Une bonne raison à cela : la stratégie de l’équipe Leyton House était de faire toute la course avec le même train de pneus. Gugelmin, dont le retard sur Capelli restait stable (autour de huit secondes), résistait vaillamment à Prost, lui-même talonné par un pressant Nannini (Benetton). Les dépassements étaient rendus difficiles par les turbulences aérodynamiques.
Prost second ?
Prost réussit néanmoins à venir à bout de Gugelmin après une longue poursuite (54e tour), le jeune Brésilien se retirant quatre tours plus tard, moteur cassé. Les huit secondes le séparant du leader Capelli furent effacées par Prost en quelques tours. Si bien qu’au 61e passage la Ferrari était en mesure d’attaquer la March pour lui ravir la première place. Mais profitant de l’avantage que lui conféraient ses propres turbulences aérodynamiques qui gênaient Prost, Capelli résista vaillamment à la pression exercée sur lui par le favori du public français. D’autant plus qu’inexplicablement la Ferrari semblait nettement manquer de nerfs aux reprises. Cela empêchait Alain de se tenir aussi près qu’il l’aurait souhaité de son adversaire pour l’attaquer au freinage du raccordement après les stands, ou à l’entrée du double droite du Beausset.
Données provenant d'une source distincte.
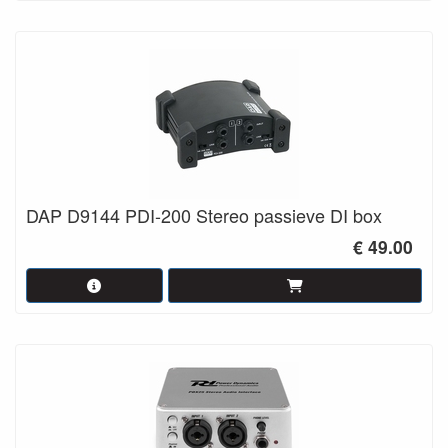
DAP D9144 PDI-200 Stereo passieve DI box
€ 49.00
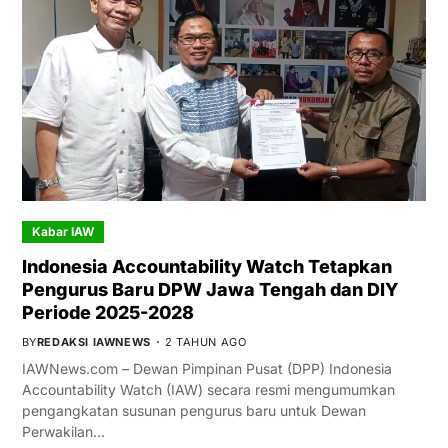
Kabar IAW
Indonesia Accountability Watch Tetapkan
Pengurus Baru DPW Jawa Tengah dan DIY
Periode 2025-2028
BY
REDAKSI IAWNEWS
2 TAHUN AGO
IAWNews.com – Dewan Pimpinan Pusat (DPP) Indonesia
Accountability Watch (IAW) secara resmi mengumumkan
pengangkatan susunan pengurus baru untuk Dewan
Perwakilan…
« J’ai envisagé d’assurer la deuxième place, devait-il avouer après la course. Mais la tentation de gagner était trop grande ! »
La centième de Ferrari
Pendant de nombreux tours, le Français médita une ruse. Il ne restait plus que quatre des 80 tours à parcourir quand il fit mine d’une première attaque. Freinant complètement à l’extérieur à l’entrée du Beausset, il fit mine d’attaquer Capelli de cette façon. Pour, au tour suivant (le 78e !), l’attaquer à l’intérieur au même endroit. Et s’imposer enfin, imparablement. Dès lors, il vola littéralement jusqu’à l’arrivée, pour la franchir avec 8 secondes et demie d’avance sur Capelli, et plus de onze sur Senna. C’était sa 42e victoire en Grand Prix. Et la centième de Ferrari, tout un symbole ! Le public était enchanté.
Ivan Capelli accepta sa défaite avec bonne humeur, tant il était conscient d’avoir réussi l’impossible avec sa March au modeste moteur Judd. D’ailleurs les « tifosi » ne s’y trompèrent point qui scandèrent au pied du podium une supplique pour que Ferrari l’engage dès l’année suivante.